Discovered by independent researcher Lachlan Davidson and reported to Meta’s bug bounty program on November 29, 2025, the vulnerability stems from insecure deserialization in the React Server Components (RSC) “Flight” protocol. The React team confirmed the issue on November 30, issued fixes by December 1, and publicly disclosed it on December 3, 2025. It carries the highest possible CVSS severity score of 10.0, due to its ease of exploitation, unauthenticated access vector, and impact.
According to Wiz Research, the flaw affects 39% of cloud environments, with Next.js, a popular React framework, present in 69% of them. Crucially, 44% of environments are publicly exposed and running vulnerable Next.js deployments. The vulnerability is trivially exploitable via a single crafted HTTP request to an RSC endpoint, and attacks have shown near 100% reliability in testing.
The flaw exists in default configurations, meaning apps created with tools like create-next-app and deployed without customization are vulnerable. This affects systems using:
- React Server Components (RSC) in versions 19.0 through 19.2.0
- The react-server-dom packages (webpack, parcel, and turbopack)
- Frameworks that bundle or rely on RSC, including Next.js, React Router (RSC preview), RedwoodJS, Waku, Vite’s RSC plugin, and Parcel’s RSC plugin
Even if developers haven't explicitly defined any server functions, the app may still be vulnerable if RSC support is enabled in the stack. The issue lies in how React translates client requests into server function calls, failing to properly validate the structure of deserialized RSC payloads, enabling attackers to inject executable JavaScript directly into server contexts.
React Server Components are increasingly used in modern server-centric architectures, particularly with the Next.js App Router. As this pattern proliferates across the ecosystem, the blast radius of this vulnerability becomes significantly wider.
Immediate action required
Impacted projects should upgrade react-server-dom-* to versions 19.0.1, 19.1.2, or 19.2.1.
Next.js users should move to 15.0.5, 15.1.9, 15.2.6, 15.3.6, 15.4.8, 15.5.7, 16.0.7, while Canary 14.3.x users are advised to downgrade to stable 14.x.
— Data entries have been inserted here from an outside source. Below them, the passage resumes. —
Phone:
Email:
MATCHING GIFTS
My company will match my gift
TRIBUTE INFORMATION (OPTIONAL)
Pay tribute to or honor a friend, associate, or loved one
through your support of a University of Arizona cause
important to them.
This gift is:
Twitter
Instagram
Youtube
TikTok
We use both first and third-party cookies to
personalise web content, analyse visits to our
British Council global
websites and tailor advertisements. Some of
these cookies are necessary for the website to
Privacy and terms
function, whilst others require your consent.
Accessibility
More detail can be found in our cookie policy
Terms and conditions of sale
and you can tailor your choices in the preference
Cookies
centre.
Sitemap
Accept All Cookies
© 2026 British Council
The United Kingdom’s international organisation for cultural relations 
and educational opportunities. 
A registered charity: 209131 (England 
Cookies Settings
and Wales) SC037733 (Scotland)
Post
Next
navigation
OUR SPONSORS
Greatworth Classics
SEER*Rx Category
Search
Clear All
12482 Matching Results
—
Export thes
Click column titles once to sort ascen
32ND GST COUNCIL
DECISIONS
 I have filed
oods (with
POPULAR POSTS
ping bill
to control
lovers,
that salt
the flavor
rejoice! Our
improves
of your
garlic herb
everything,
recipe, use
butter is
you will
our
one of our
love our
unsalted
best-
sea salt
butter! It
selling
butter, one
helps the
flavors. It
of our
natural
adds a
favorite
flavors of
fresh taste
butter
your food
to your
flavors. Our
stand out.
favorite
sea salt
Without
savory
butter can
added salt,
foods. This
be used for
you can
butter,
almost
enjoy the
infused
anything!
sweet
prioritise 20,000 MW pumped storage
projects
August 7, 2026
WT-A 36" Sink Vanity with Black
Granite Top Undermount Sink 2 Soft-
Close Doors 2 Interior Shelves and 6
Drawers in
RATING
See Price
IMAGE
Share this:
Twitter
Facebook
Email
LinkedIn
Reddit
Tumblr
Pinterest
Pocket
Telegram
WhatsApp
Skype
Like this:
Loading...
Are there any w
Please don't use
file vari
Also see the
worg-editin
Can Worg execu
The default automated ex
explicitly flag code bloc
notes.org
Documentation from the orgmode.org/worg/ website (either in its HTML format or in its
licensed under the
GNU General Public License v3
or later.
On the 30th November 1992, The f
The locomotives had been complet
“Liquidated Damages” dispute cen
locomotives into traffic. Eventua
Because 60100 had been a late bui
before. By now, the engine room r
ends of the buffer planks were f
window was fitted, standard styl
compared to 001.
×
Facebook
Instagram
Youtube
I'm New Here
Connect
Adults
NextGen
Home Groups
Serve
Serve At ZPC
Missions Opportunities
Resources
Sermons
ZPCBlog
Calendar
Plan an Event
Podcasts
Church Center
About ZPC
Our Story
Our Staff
For RedwoodJS, Waku, @vitejs/plugin-rsc, @parcel/rsc, and others, it is recommended to check official channels and apply the latest patches when they become available.
Temporary mitigations include restricting access to Server Function endpoints, using WAF rules, and monitoring HTTP traffic for anomalous requests.
Davidson warned that many circulating PoCs are misleading or invalid, noting that genuine exploitation does not rely on developers exposing dangerous server-side functionality, but works against default setups.
With over one-third of cloud environments confirmed to contain vulnerable components and exploitation requiring no authentication or prior access, this is a vulnerability likely to see widespread abuse in the coming days and weeks.